Document text
BEGIN

# Moss under steel



## glinka (Jul 5, 2012)

I have shingled roof on heated building that has moss growing on it. I cleaned it off and sprayed but it's coming back. Thinking of putting a steel roof on using purlins over the shingles. Will the moss be a problem?


----------



## Ox76 (Oct 22, 2018)

It wasn't for me. Had the same thing, moss on shingles. Purlined and laid steel roofing, been 4 years, no problems, moss dies because it's dark and dry and hot under there when the sun's out. Of course, I don't know for an absolute fact that the moss has died because I haven't tore up the roof to look and I never will. Maybe it's morphed into something weird and in that case I'd rather not see it anyways!


----------



## Farmerbrown2 (Sep 25, 2018)

END

[Stored records]
BEGIN

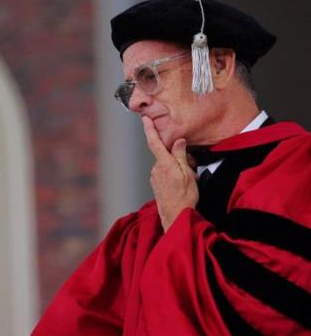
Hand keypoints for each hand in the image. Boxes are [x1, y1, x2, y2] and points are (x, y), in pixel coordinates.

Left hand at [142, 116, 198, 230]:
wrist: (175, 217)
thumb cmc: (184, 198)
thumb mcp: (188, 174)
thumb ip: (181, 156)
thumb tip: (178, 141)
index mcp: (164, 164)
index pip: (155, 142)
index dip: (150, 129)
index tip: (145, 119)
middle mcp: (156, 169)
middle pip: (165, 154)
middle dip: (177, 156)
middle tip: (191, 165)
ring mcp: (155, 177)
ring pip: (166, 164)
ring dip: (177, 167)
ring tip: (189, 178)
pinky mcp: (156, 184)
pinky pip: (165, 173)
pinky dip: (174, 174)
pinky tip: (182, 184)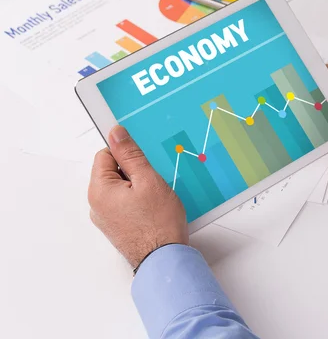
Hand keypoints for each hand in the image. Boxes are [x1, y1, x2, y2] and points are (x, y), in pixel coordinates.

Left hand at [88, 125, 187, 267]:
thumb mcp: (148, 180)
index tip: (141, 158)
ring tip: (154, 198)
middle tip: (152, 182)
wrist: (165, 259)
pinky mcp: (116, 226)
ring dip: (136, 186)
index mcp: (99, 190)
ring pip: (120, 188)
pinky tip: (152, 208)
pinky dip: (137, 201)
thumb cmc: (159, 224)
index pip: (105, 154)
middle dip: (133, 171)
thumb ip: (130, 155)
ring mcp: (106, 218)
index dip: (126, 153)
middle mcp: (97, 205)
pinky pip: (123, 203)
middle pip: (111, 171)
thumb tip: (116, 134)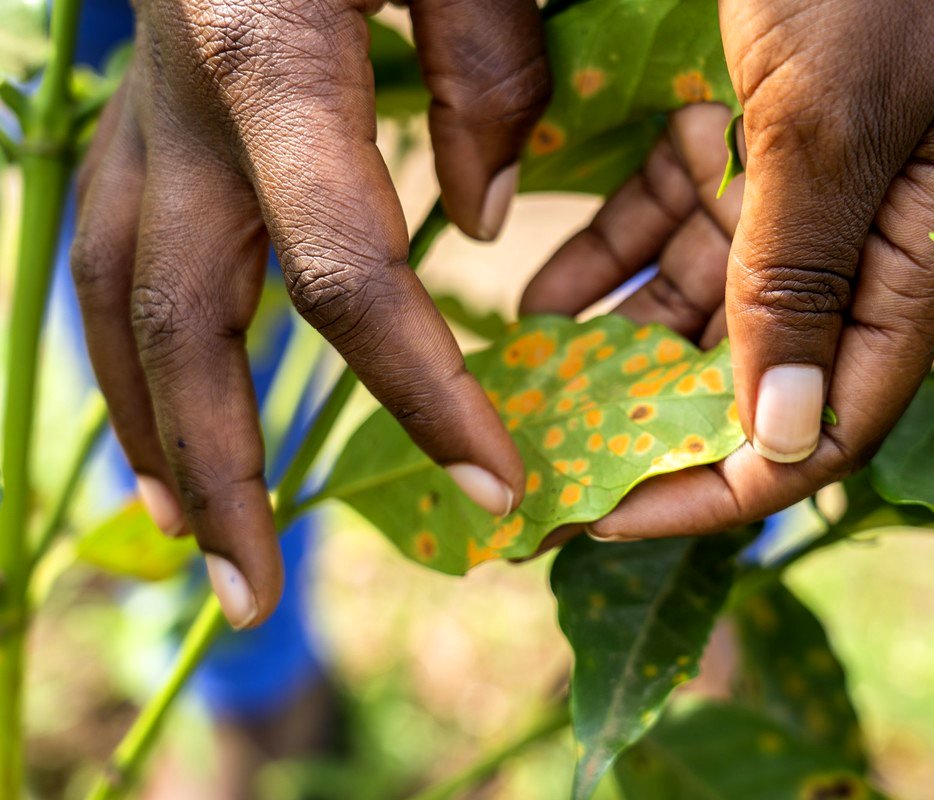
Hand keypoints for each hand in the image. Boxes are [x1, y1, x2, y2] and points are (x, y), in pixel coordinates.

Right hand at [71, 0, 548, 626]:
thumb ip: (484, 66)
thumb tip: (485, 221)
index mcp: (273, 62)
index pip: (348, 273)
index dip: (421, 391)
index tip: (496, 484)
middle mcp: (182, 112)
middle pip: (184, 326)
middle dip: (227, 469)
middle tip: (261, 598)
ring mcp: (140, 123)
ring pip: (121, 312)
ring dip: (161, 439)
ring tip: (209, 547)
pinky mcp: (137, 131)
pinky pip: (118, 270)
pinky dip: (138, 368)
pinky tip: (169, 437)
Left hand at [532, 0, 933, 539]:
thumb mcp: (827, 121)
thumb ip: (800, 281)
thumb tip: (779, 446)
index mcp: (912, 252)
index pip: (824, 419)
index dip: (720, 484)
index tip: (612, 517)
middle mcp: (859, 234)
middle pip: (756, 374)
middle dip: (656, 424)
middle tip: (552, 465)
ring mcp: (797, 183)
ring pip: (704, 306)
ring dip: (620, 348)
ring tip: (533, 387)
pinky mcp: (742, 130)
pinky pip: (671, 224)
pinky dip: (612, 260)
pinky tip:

END

Try it
Continue the forum thread about moss under a steel roof from the point where it stops.

Reply to the task
Have you tried putting a zinc strip along top edge of roof I seen this years ago on This Old House. Zinc kills moss in lawns also. I have also heard that copper flashing also works to kill moss and extend the life of shingles's. I have a roof that needs to be replaced soon and every where there is copper flashing on the roof the shingles are still in good shape. Something to look into might save you some money.


----------



## Ox76 (Oct 22, 2018)

The copper strips are a real thing, for sure. I remember the old zinc coated tin roofs would run and stuff would be dead under the eaves and no moss or fungus growing on it.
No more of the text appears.